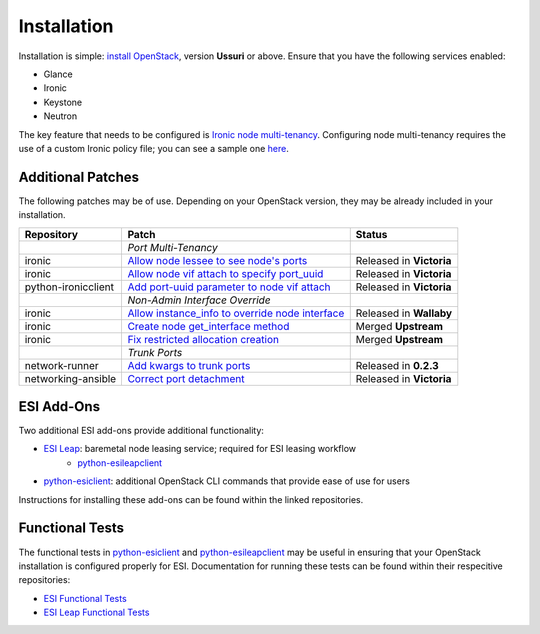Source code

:Installation
============

Installation is simple: `install OpenStack`_, version **Ussuri** or above. Ensure that you have the following services enabled:

* Glance
* Ironic
* Keystone
* Neutron

The key feature that needs to be configured is `Ironic node multi-tenancy`_. Configuring node multi-tenancy requires the use of a custom Ironic policy file; you can see a sample one `here`_.

Additional Patches
------------------

The following patches may be of use. Depending on your OpenStack version, they may be already included in your installation.

+---------------------+---------------------------------------------------+--------------------------+
| Repository          | Patch                                             | Status                   |
+=====================+===================================================+==========================+
|                     | *Port Multi-Tenancy*                              |                          |
+---------------------+---------------------------------------------------+--------------------------+
| ironic              | `Allow node lessee to see node's ports`_          | Released in **Victoria** |
+---------------------+---------------------------------------------------+--------------------------+
| ironic              | `Allow node vif attach to specify port_uuid`_     | Released in **Victoria** |
+---------------------+---------------------------------------------------+--------------------------+
| python-ironicclient | `Add port-uuid parameter to node vif attach`_     | Released in **Victoria** |
+---------------------+---------------------------------------------------+--------------------------+
|                     | *Non-Admin Interface Override*                    |                          |
+---------------------+---------------------------------------------------+--------------------------+
| ironic              | `Allow instance_info to override node interface`_ | Released in **Wallaby**  |
+---------------------+---------------------------------------------------+--------------------------+
| ironic              | `Create node get_interface method`_               | Merged **Upstream**      |
+---------------------+---------------------------------------------------+--------------------------+
| ironic              | `Fix restricted allocation creation`_             | Merged **Upstream**      |
+---------------------+---------------------------------------------------+--------------------------+
|                     | *Trunk Ports*                                     |                          |
+---------------------+---------------------------------------------------+--------------------------+
| network-runner      | `Add kwargs to trunk ports`_                      | Released in **0.2.3**    |
+---------------------+---------------------------------------------------+--------------------------+
| networking-ansible  | `Correct port detachment`_                        | Released in **Victoria** |
+---------------------+---------------------------------------------------+--------------------------+

ESI Add-Ons
-----------

Two additional ESI add-ons provide additional functionality:

* `ESI Leap`_: baremetal node leasing service; required for ESI leasing workflow
   * `python-esileapclient`_
* `python-esiclient`_: additional OpenStack CLI commands that provide ease of use for users

Instructions for installing these add-ons can be found within the linked repositories.

Functional Tests
----------------

The functional tests in `python-esiclient`_ and `python-esileapclient`_ may be useful in
ensuring that your OpenStack installation is configured properly for ESI. Documentation for running
these tests can be found within their respecitive repositories:

* `ESI Functional Tests`_
* `ESI Leap Functional Tests`_

.. _install OpenStack: https://docs.openstack.org/install-guide/
.. _Ironic node multi-tenancy: https://docs.openstack.org/ironic/latest/admin/node-multitenancy.html
.. _here: https://github.com/CCI-MOC/esi/blob/master/etc/ironic/policy.yaml.sample
.. _ESI Leap: https://github.com/CCI-MOC/esi-leap
.. _python-esileapclient: https://github.com/CCI-MOC/python-esileapclient
.. _python-esiclient: https://github.com/CCI-MOC/python-esiclient
.. _ESI Functional Tests: https://github.com/CCI-MOC/python-esiclient/tree/master/esiclient/tests/functional
.. _ESI Leap Functional Tests: https://github.com/CCI-MOC/python-esileapclient/tree/master/esileapclient/tests/functional
.. _Allow node lessee to see node's ports: https://review.opendev.org/c/openstack/ironic/+/730366
.. _Allow node vif attach to specify port_uuid: https://review.opendev.org/#/c/731780/
.. _Add port-uuid parameter to node vif attach: https://review.opendev.org/#/c/737585/
.. _Add kwargs to trunk ports: https://github.com/ansible-network/network-runner/pull/48
.. _Correct port detachment: https://review.opendev.org/#/c/745318/
.. _Allow instance_info to override node interface: https://review.opendev.org/c/openstack/ironic/+/777434
.. _Create node get_interface method: https://review.opendev.org/c/openstack/ironic/+/817086
.. _Fix restricted allocation creation: https://review.opendev.org/c/openstack/ironic/+/812007

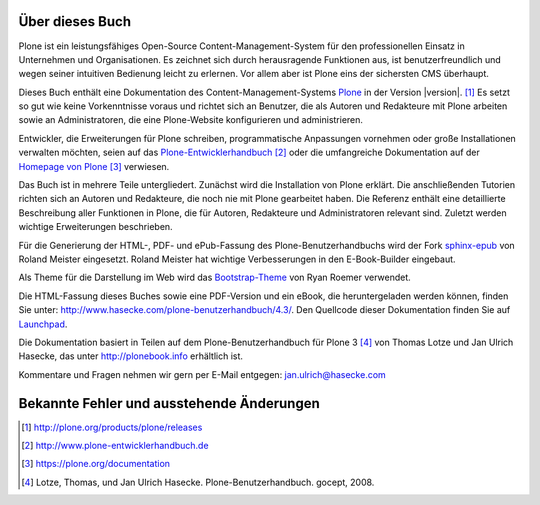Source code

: Über dieses Buch
================

Plone ist ein leistungsfähiges Open-Source Content-Management-System für
den professionellen Einsatz in Unternehmen und Organisationen.  Es
zeichnet sich durch herausragende Funktionen aus, ist
benutzerfreundlich und wegen seiner intuitiven Bedienung leicht zu erlernen.
Vor allem aber ist Plone eins der sichersten CMS überhaupt.  

Dieses Buch enthält eine Dokumentation des Content-Management-Systems Plone_ in
der Version |version|. [#]_ Es setzt so gut wie keine Vorkenntnisse voraus und
richtet sich an Benutzer, die als Autoren und Redakteure mit Plone arbeiten
sowie an Administratoren, die eine Plone-Website konfigurieren und
administrieren. 

Entwickler, die Erweiterungen für Plone schreiben, programmatische Anpassungen
vornehmen oder große Installationen verwalten möchten, seien auf das
Plone-Entwicklerhandbuch_ [#]_ oder die umfangreiche Dokumentation auf der
`Homepage von Plone`_ [#]_ verwiesen.

Das Buch ist in mehrere Teile untergliedert. Zunächst wird die Installation von
Plone erklärt. Die anschließenden Tutorien richten sich an Autoren und
Redakteure, die noch nie mit Plone gearbeitet haben. Die Referenz enthält eine
detaillierte Beschreibung aller Funktionen in Plone, die für Autoren,
Redakteure und Administratoren relevant sind.  Zuletzt werden wichtige
Erweiterungen beschrieben. 

Für die Generierung der HTML-, PDF- und ePub-Fassung des
Plone-Benutzerhandbuchs wird der Fork sphinx-epub_ von Roland Meister
eingesetzt. Roland Meister hat wichtige Verbesserungen in den E-Book-Builder
eingebaut.

Als Theme für die Darstellung im Web wird das Bootstrap-Theme_ von Ryan Roemer
verwendet.

Die HTML-Fassung dieses Buches sowie eine PDF-Version und ein eBook, die
heruntergeladen werden können, finden Sie unter:
http://www.hasecke.com/plone-benutzerhandbuch/4.3/.  Den Quellcode dieser
Dokumentation finden Sie auf Launchpad_. 

Die Dokumentation basiert in Teilen auf dem Plone-Benutzerhandbuch für
Plone 3 [#]_ von Thomas Lotze und Jan Ulrich Hasecke, das unter
http://plonebook.info erhältlich ist. 

Kommentare und Fragen nehmen wir gern per E-Mail entgegen:
jan.ulrich@hasecke.com


Bekannte Fehler und ausstehende Änderungen
==========================================

.. todolist::

.. only:: html


    .. rubric:: Fußnoten

.. [#] http://plone.org/products/plone/releases

.. [#] http://www.plone-entwicklerhandbuch.de

.. [#] https://plone.org/documentation

.. [#] Lotze, Thomas, und Jan Ulrich Hasecke. Plone-Benutzerhandbuch. gocept, 2008.


.. _Plone: http://plone.org

.. _Plone-Entwicklerhandbuch: http://www.plone-entwicklerhandbuch.de

.. _Creative-Commons-Lizenz: http://creativecommons.org/licenses/by-nc-sa/2.0/de/

.. _Launchpad: https://launchpad.net/plone-benutzerhandbuch

.. _sphinx-epub: https://bitbucket.org/rolmei/sphinx-epub

.. _Bootstrap-Theme: https://github.com/ryan-roemer/sphinx-bootstrap-theme

.. _`Homepage von Plone`: https://plone.org/documentation

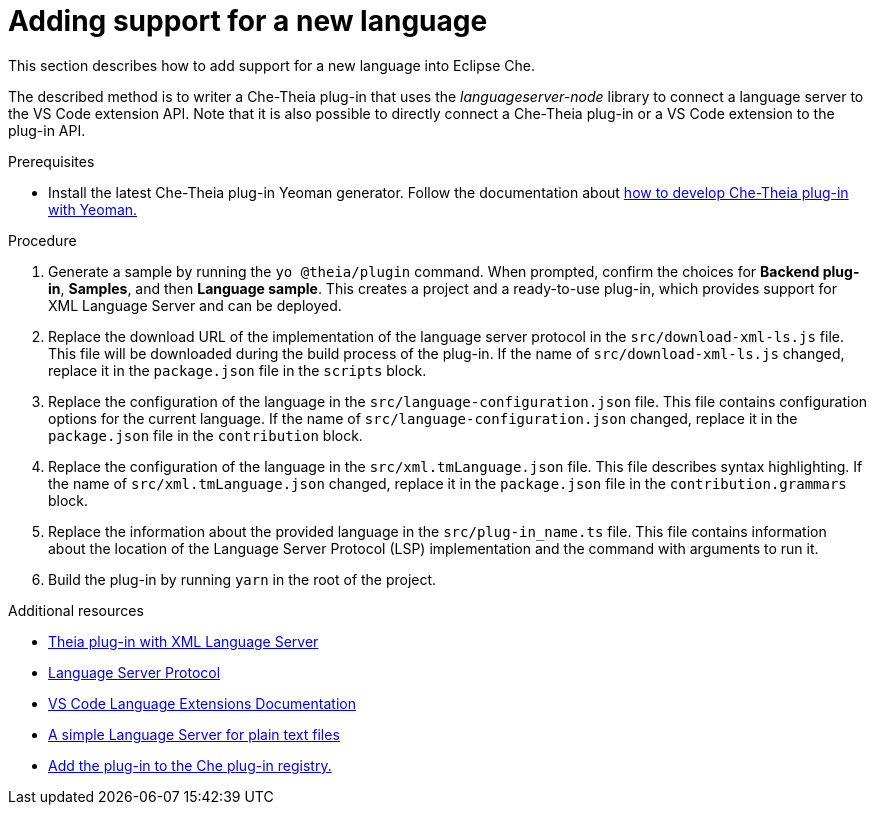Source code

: [id="adding-support-for-a-new-language_{context}"]
= Adding support for a new language

This section describes how to add support for a new language into Eclipse Che. 

The described method is to writer a Che-Theia plug-in that uses the _languageserver-node_ library to connect a language server to the VS Code extension API. Note that it is also possible to directly connect a Che-Theia plug-in or a VS Code extension to the plug-in API. 

.Prerequisites
* Install the latest Che-Theia plug-in Yeoman generator. Follow the documentation about link:developing-che-theia-plug-ins.html#bootstrapping-che-theia-plug-in-development-with-yeoman_developing-che-theia-plug-ins[how to develop Che-Theia plug-in with Yeoman.]
 
.Procedure

. Generate a sample by running the `yo @theia/plugin` command. When prompted, confirm the choices for *Backend plug-in*, *Samples*, and then *Language sample*. This creates a project and a ready-to-use plug-in, which provides support for XML Language Server and can be deployed.

. Replace the download URL of the implementation of the language server protocol in the `src/download-xml-ls.js` file. This file will be downloaded during the build process of the plug-in. If the name of `src/download-xml-ls.js` changed, replace it in the `package.json` file in the `scripts` block.

. Replace the configuration of the language in the `src/language-configuration.json` file. This file contains configuration options for the current language. If the name of `src/language-configuration.json` changed, replace it in the `package.json` file in the `contribution` block.

. Replace the configuration of the language in the `src/xml.tmLanguage.json` file. This file describes syntax highlighting. If the name of `src/xml.tmLanguage.json` changed, replace it in the `package.json` file in the `contribution.grammars` block.

. Replace the information about the provided language in the `src/plug-in_name.ts` file. This file contains information about the location of the Language Server Protocol (LSP) implementation and the command with arguments to run it.

. Build the plug-in by running `yarn` in the root of the project.


.Additional resources

* link:https://github.com/eclipse/che-theia-samples/tree/master/samples/xml-language-server-plugin[Theia plug-in with XML Language Server]
* link:https://microsoft.github.io/language-server-protocol/[Language Server Protocol]
* link:https://code.visualstudio.com/api/language-extensions/overview[VS Code Language Extensions Documentation]
* link:https://code.visualstudio.com/api/language-extensions/language-server-extension-guide[A simple Language Server for plain text files]
* link:publishing-che-theia-plug-ins.html#adding-a-che-theia-plug-in-to-the-che-plug-in-registry_publishing-che-theia-plug-ins[Add the plug-in to the Che plug-in registry.]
· · ·
What is being asked: Search the listing above for "review" and copy every line that has it.

Written answer:
.. _Allow node lessee to see node's ports: https://review.opendev.org/c/openstack/ironic/+/730366
.. _Allow node vif attach to specify port_uuid: https://review.opendev.org/#/c/731780/
.. _Add port-uuid parameter to node vif attach: https://review.opendev.org/#/c/737585/
.. _Correct port detachment: https://review.opendev.org/#/c/745318/
.. _Allow instance_info to override node interface: https://review.opendev.org/c/openstack/ironic/+/777434
.. _Create node get_interface method: https://review.opendev.org/c/openstack/ironic/+/817086
.. _Fix restricted allocation creation: https://review.opendev.org/c/openstack/ironic/+/812007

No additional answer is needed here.